My friend Erik Ransom has organized a private monthly Shakespeare reading series; it’s proved so successful that he’s added directors’ workshops to the schedule. This weekend, we held our first such session, focusing on scenes from the Henry VI plays. (He’s combined the three into one script; I’ll be sure to let you know if it gets staged at some point down the line.) We’d already read through those texts some months before, meaning we all had a basic sense of what was going on in the texts, and so the bulk of the workshop concentrated on a variety of theater games.
We treated a post-battle scene as if it were in a tavern, with all of us trying to rally surly drunks. We contorted ourselves into absurd shapes so that characters fleeing to safety had physical obstacles to get through. We formed myself into an undulating mob surrounding a character giving a heartbreaking soliloquy, getting closer or further from them depending on their emotional state. It was an afternoon of kindergarten activites for adults, and it was glorious.
And it made the scene work infinitely better. When we fully staged the scenes at the end of the day, their emotional beats were sharper and richer than when we held the initial table read. What had been a sea of iambic pentameter now was specific and clear. And we could match the language with now-vivid characterization and physicalisation. So clearly, all these silly games pay off.

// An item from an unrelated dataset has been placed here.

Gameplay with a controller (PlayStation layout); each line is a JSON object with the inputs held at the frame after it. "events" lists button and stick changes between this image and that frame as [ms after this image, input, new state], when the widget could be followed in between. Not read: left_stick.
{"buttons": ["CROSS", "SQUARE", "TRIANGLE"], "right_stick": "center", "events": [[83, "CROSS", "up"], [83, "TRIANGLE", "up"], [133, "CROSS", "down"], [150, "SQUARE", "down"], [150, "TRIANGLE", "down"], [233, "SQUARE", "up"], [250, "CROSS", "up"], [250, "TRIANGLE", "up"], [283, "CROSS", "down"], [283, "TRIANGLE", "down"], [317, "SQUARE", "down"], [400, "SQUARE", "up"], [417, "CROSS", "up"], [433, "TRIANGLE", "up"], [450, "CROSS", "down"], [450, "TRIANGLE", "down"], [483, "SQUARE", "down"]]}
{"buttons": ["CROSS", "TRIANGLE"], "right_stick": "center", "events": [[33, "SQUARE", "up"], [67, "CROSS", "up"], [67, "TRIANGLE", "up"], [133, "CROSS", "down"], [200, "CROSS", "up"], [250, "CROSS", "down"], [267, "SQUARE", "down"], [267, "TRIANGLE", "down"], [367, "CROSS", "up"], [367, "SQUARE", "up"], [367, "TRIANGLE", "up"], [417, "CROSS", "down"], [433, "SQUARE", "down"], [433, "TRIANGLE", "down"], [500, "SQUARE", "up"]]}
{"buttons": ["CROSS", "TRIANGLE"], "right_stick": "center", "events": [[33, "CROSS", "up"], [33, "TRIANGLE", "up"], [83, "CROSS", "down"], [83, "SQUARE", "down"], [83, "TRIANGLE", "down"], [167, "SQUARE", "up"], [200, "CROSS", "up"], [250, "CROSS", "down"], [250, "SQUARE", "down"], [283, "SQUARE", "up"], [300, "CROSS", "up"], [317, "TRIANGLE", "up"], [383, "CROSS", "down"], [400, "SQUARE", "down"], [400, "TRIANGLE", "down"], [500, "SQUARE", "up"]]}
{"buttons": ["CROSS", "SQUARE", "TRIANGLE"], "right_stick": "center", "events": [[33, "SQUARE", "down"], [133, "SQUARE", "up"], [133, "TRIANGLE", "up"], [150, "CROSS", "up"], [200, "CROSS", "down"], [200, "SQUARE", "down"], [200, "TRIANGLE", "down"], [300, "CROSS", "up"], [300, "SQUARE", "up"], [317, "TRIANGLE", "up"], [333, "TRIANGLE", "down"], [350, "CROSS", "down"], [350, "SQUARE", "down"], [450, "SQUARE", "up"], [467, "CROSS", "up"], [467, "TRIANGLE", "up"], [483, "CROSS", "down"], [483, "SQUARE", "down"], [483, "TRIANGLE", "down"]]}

Yet these games never seem to occur in actual, professional rehearsal situations, even though they work. And the irony of it is, you’re better able to make those games work for you, and appreciate how they work with the rest of the process, when you’re an older and more seasoned actor than when you’re impatiently first starting out. You finally appreciate them. So why don’t you get a chance to do them more often?
The sad fact of it is that even these few hours which we took on our weekend is more time than the average professional rehearsal process affords. You only have a few weeks to put up the show, and the bulk of the time is sent simply with the physical staging, making sure that one pretty stage picture flows into another. There’s rarely time for any in-depth character work, much less work built on theater games – it’s assumed you’ve done all that on your own, so you’re not wasting time in rehearsal. And that means that your full cast isn’t necessarily on the same page, doesn’t get to explore and find unexpected things, doesn’t get to bond by lying on the floor together becoming lumps and bridges and writhing octopi.
And it’s to our detriment.
So if, in this fast-paced and frightening world in which we live, you do find a few hours in which you can play a game, play it. You won’t regret it.